Statik saç ayağından, dinamik sarmala geçiş
İşte burada, "yerinde sayan" iş birliği modellerinden neden vazgeçmemiz gerektiği ortaya çıkıyor. Bizim önerdiğimiz ve kendi sistemlerimizde de başarısını kanıtladığımız "Üçlü Sarmal Modeli" (Üniversite-Sanayi-Vakıf), bu yeni dönemin motorudur.
Bu modeli, kadim "üçlü saç ayağı" olarak düşünün, ancak kritik bir farkla: Bu modelde ayaklar sabit değil. Aksine, her bir ayak kendi momentumuyla hareket halinde ve bu hareket, birbiriyle etkileşerek ortak bir "devinim" (momentum) yaratıyor.
• Üniversite, o yeni teknolojik yakıtı (AI algoritmaları, biyomedikal keşifler) üretir.
• Sanayi (ve evet, siz değerli sektör liderleri), bu yakıtı alır, ticarileştirir, ölçeklendirir ve bir ürüne/hizmete dönüştürür.
• Vakıf (veya Sivil Toplum) ise bu aracın doğru rotada (etik, toplumsal fayda, hasta odaklılık) gitmesini sağlar ve regülasyon engellerini aşmada köprü olur.
Bu dinamik modelde sonuçlar tesadüfi değil, ölçülebilir ve sürdürülebilirdir.
Ekosistemin "ölüm vadisi" tuzağı (sektöre mesaj)
Sağlıkta inovasyonun önündeki en büyük engel, literatürde "Ölüm Vadisi" (Valley of Death) olarak bilinen acımasız süreçtir.

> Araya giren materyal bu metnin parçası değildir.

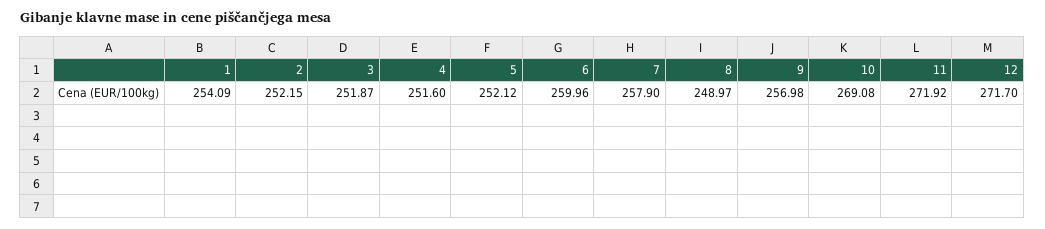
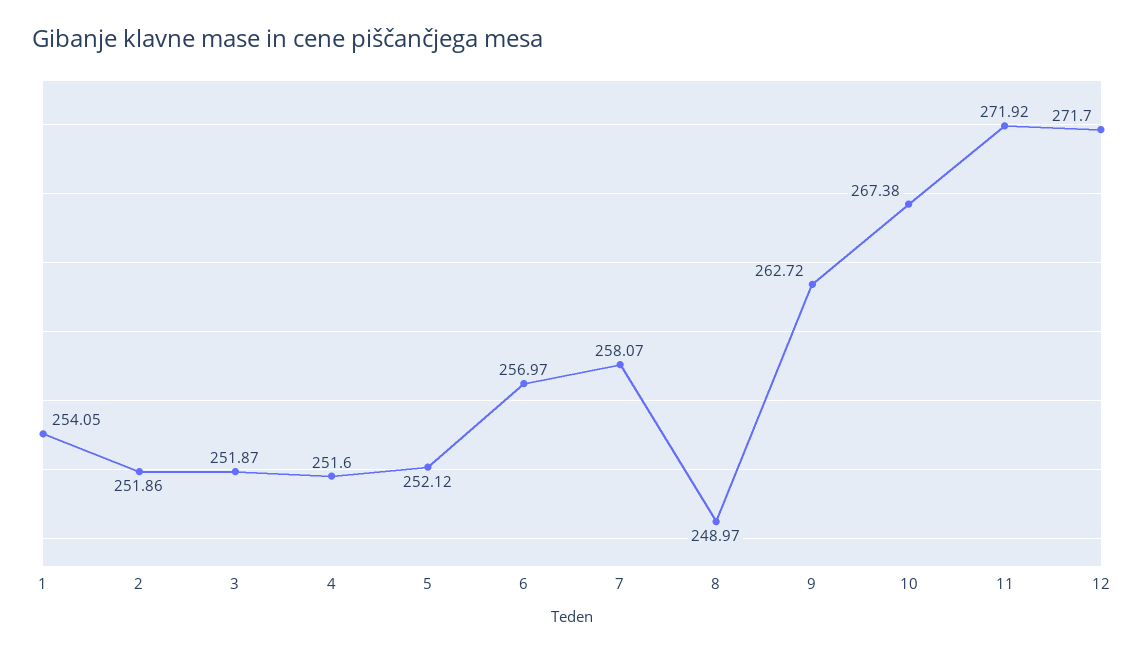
  {
-   "1": 254.09,
+   "1": 254.05,
-   "2": 252.15,
+   "2": 251.86,
    "3": 251.87,
    "4": 251.6,
    "5": 252.12,
-   "6": 259.96,
+   "6": 256.97,
-   "7": 257.9,
+   "7": 258.07,
    "8": 248.97,
-   "9": 256.98,
+   "9": 262.72,
-   "10": 269.08,
+   "10": 267.38,
    "11": 271.92,
    "12": 271.7
  }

Burası; parlak bir fikrin, laboratuvardan çıkıp hastaya ulaşamadan; regülasyon, geri ödeme, finansman veya pazar uyumsuzluğu gibi engellere takılıp "öldüğü" yerdir.
Pek çok sağlık şirketi, milyonlarca dolarlık Ar-Ge yatırımını bu vadide kaybeder. Gürültüyle başlarlar, ancak ekosistemin derinliklerindeki görünmez duvarlara çarparak sessizce kaybolurlar.
İşte Tıbbi Cihazlar Enstitüsü'nün başarısı, tam da bu vadinin nasıl aşılacağının kanıtıdır. Üçlü sarmal sayesinde, bir fikir daha doğarken potansiyel engeller (regülatör, ödeyici kurum, pazar ihtiyacı) masaya yatırılır. Bu model, o vadiyi gürültüyle değil, paydaşların sinerjisiyle "sessizce ve emin adımlarla" geçmeyi sağlar.
Geleceğin daveti: Az miktarı çoğa çevirmek
Bu yazı, sağlık sektörünün değerli sahiplerine ve yöneticilerine açık bir davettir. Elimizdeki teknolojik imkanlar muazzam. Ancak bu imkanları kâra ve toplumsal faydaya dönüştürmek, tek başına altından kalkınacak bir yük değil.
Stratejik soru şudur: Kendi başınıza devrim yaratmaya çalışıp "Ölüm Vadisi"nde kaybolma riskini mi alacaksınız, yoksa bu dinamik sarmalın bir parçası olarak, riski dağıtıp başarıyı garantileyen bir modelle mi ilerleyeceksiniz?
Hedefimiz, bu ekosistemdeki dağınık ve "az miktardaki" başarıları, "çok miktarlara" çevirmektir. Bu sarmalın parçası olmak, bir sosyal sorumluluk projesi değil, 21. yüzyıl sağlık ekonomisinde ayakta kalmanın ve lider olmanın tek sürdürülebilir yoludur.
Gelin, geleceği raflarda değil, birlikte, hayatların içinde inşa edelim.